[PAGE EXTRACT]:
[Start of section]
The content of parse is pretty simple. Personally, I read only the JSON object provided by LinkedIn inside this script tag, because it’s simpler to extract from the HTML page and contains all the needed infos.

return {
  content: $('script[type="application/ld+json"]').html(),
};

The API endpoint URL to call the scrapper can be found in the tab Initiate by API. Finally, click on the tab more, then delivery preference to configure the webhook.

Building the agent

LinkedIn custom tool

A custom tool is basically a function, taking parameters and returning a string. Given the naming, the parameter types, and a small description, the AI knows what to expect from the tool and how to call it.

The only tricky thing to think of is how to manage the webhook response. Making a simple API call to BrightData and return the response does not work.

Instead, the idea is to

Make an API call to BrightData in the tool
Wait for the corresponding webhook
Transfer the data to the right tool execution
Resume the execution of the tool

This is for the steps 2 and 3 that an id is required. Instead of using an id, it would have been possible to use the LinkedIn URL, but the id solution is a more standard and generic solution.
[End of section]
[ABOUT THIS TASK]: Decide whether each statement agrees with the page extract, answering yes or no and quoting the deciding words. (a) The JSON object in the script tag is read because it is easier to extract and holds everything needed. (b) Calling the BrightData API and returning its response directly is enough for the tool. (c) Using the LinkedIn URL in place of an id would not have been possible. The items that follow are not needed for this exercise.

[EXTRACTED RECORDS]:
[Start of section]
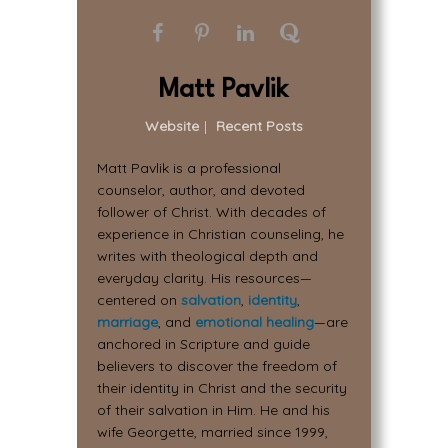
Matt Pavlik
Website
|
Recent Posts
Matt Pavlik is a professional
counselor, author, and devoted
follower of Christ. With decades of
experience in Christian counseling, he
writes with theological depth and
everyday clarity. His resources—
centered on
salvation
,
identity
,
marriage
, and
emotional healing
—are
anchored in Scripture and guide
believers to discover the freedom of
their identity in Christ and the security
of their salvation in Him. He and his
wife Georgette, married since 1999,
[End of section]
[Start of section]
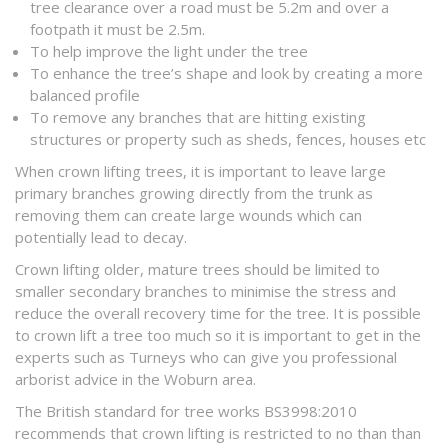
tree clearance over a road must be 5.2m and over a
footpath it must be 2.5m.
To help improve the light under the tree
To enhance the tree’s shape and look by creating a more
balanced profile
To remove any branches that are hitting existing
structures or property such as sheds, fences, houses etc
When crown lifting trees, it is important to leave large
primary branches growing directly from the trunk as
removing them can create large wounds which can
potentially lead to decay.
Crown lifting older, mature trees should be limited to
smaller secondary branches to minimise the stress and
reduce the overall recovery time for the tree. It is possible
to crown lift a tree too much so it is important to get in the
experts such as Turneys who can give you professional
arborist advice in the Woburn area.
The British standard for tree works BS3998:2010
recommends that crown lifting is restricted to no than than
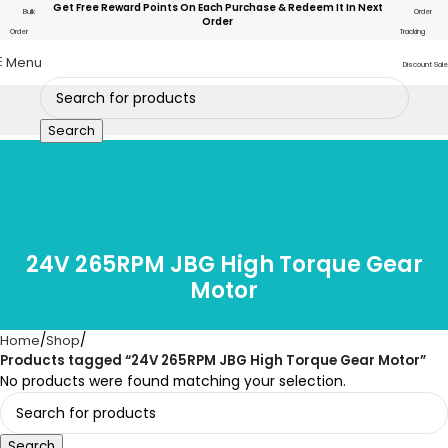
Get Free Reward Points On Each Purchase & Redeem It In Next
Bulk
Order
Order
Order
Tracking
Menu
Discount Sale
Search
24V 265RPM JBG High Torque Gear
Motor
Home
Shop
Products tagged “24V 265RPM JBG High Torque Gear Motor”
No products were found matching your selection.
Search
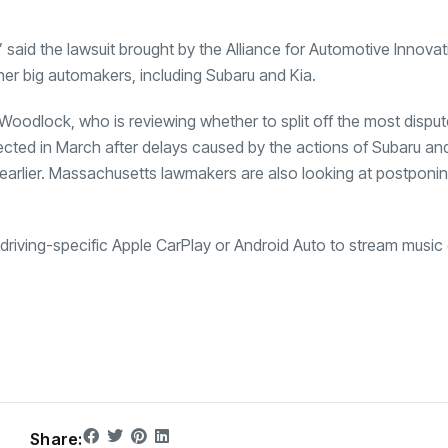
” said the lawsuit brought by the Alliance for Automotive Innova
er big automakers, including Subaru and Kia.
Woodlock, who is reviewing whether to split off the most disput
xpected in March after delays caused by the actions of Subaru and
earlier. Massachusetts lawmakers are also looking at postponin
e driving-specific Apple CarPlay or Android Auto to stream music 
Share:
[End of section]
[RESPONSE FOR THIS EXERCISE]:
(a) Yes: "because it’s simpler to extract from the HTML page and contains all the needed infos."
(b) No: "Making a simple API call to BrightData and return the response does not work."
(c) No: "it would have been possible to use the LinkedIn URL"